SHORT TASK A: List each shift in market needs that the extract on the Furian architecture says it moves between, giving both ends of each shift.
──────── EXTRACT ────────
However, with Furian we are delivering a step-change in performance efficiency, thanks to an architecture that is designed to meet the evolving needs of the market – moving from mobile gaming to VR and AR headsets, from 1080p to 4K with HDR, from photography to next-gen computer vision CNN applications and from running basic infotainment systems in cars to having a crucial role in ADAS functions for autonomous vehicles.
Furian has great features that make it a compelling option for the automotive space, and we’ll be addressing those in a future post. Here though we’ll be focusing on gaming and on some of the specific enhancements that have been made to enable it to push the boundaries of gaming, AR and VR performance.
Furian’s architectural changes
Before we talk about the new Series8XT GT8525 IP core based on Furian let’s look at some key internal Furian architectural improvements.
Just in case there was any doubt, Furian is built on long-standing technologies for which PowerVR has earned its leading-edge reputation. The first is tile-based deferred rendering (TBDR) where we only render what will be seen on screen, offering an inherent advantage over more wasteful architectures that internally render pixels that will never be seen on screen.
The second is that we also have PVRIC3 (PowerVR Image Compression 3). First introduced with our Rogue architecture, PVRIC is our lossless image compression format that typically has a 2:1 compression ratio with no loss of quality and continues to be a critical bandwidth-saving element of our newest architecture.
Simplified and more scalable
What’s crucial about Furian is that it’s designed for scalability. Where the Rogue architecture was very successful with real-world implementations of up to 12 shader clusters, beyond this it could potentially fall prey to overlong signal paths and congested routing. With Furian, the block layout has been altered in order to shorten the signal paths, making for more efficient internal communication and making it easier to increase cluster counts without having to worry about their effect on efficiency. While our approach at Imagination is process-node agnostic, this approach of shortening signal paths ensures the GPU scales well at sub-14nm manufacturing process nodes, with 7nm starting to be adopted at the cutting-edge.
When it comes to scaling up, moving from one Shader Processing Unit (SPU) to two now merely requires the second cluster to be placed down as a mirror image of the first, with the main block repeated, and the system block growing slightly to accommodate it. A three SPU layout would simply add a copy of the first SPU, while a four-SPU would be a mirror image of the two-SPU layout.
We also scale intelligently. Rather just adding an entire additional core to increase performance, only the required blocks are added, ensuring the most efficient use of expensive silicon area.
────────
SHORT TASK B: Swap "point_idx" for "point_id" everywhere it occurs in the point-tracking listing, and leave everything else unchanged.
──────── PROVIDED DATA ────────
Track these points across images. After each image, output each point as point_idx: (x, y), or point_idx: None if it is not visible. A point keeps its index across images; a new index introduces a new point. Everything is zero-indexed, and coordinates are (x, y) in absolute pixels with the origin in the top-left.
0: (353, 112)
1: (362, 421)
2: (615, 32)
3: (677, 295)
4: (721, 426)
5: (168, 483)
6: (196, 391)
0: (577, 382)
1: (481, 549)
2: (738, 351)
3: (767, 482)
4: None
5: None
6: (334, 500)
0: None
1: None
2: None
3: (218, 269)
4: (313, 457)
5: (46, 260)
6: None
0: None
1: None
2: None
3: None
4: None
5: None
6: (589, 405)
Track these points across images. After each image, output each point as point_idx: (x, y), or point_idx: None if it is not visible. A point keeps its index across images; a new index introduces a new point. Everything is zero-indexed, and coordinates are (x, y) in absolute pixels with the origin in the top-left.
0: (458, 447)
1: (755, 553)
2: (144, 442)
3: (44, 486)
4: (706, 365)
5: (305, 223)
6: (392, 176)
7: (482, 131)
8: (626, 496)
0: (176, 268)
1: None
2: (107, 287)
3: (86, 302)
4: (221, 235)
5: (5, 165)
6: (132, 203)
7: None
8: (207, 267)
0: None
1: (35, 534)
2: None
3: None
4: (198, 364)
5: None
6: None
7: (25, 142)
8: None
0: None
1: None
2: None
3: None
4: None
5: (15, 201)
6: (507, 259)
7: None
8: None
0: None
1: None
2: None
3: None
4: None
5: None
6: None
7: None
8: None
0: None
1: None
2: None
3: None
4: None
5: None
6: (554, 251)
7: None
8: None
────────
TASK RESPONSE A:
- From mobile gaming to VR and AR headsets
- From 1080p to 4K with HDR
- From photography to next-gen computer vision CNN applications
- From running basic infotainment systems in cars to having a crucial role in ADAS functions for autonomous vehicles

TASK RESPONSE B:
Track these points across images. After each image, output each point as point_id: (x, y), or point_id: None if it is not visible. A point keeps its index across images; a new index introduces a new point. Everything is zero-indexed, and coordinates are (x, y) in absolute pixels with the origin in the top-left.
0: (353, 112)
1: (362, 421)
2: (615, 32)
3: (677, 295)
4: (721, 426)
5: (168, 483)
6: (196, 391)
0: (577, 382)
1: (481, 549)
2: (738, 351)
3: (767, 482)
4: None
5: None
6: (334, 500)
0: None
1: None
2: None
3: (218, 269)
4: (313, 457)
5: (46, 260)
6: None
0: None
1: None
2: None
3: None
4: None
5: None
6: (589, 405)
Track these points across images. After each image, output each point as point_id: (x, y), or point_id: None if it is not visible. A point keeps its index across images; a new index introduces a new point. Everything is zero-indexed, and coordinates are (x, y) in absolute pixels with the origin in the top-left.
0: (458, 447)
1: (755, 553)
2: (144, 442)
3: (44, 486)
4: (706, 365)
5: (305, 223)
6: (392, 176)
7: (482, 131)
8: (626, 496)
0: (176, 268)
1: None
2: (107, 287)
3: (86, 302)
4: (221, 235)
5: (5, 165)
6: (132, 203)
7: None
8: (207, 267)
0: None
1: (35, 534)
2: None
3: None
4: (198, 364)
5: None
6: None
7: (25, 142)
8: None
0: None
1: None
2: None
3: None
4: None
5: (15, 201)
6: (507, 259)
7: None
8: None
0: None
1: None
2: None
3: None
4: None
5: None
6: None
7: None
8: None
0: None
1: None
2: None
3: None
4: None
5: None
6: (554, 251)
7: None
8: None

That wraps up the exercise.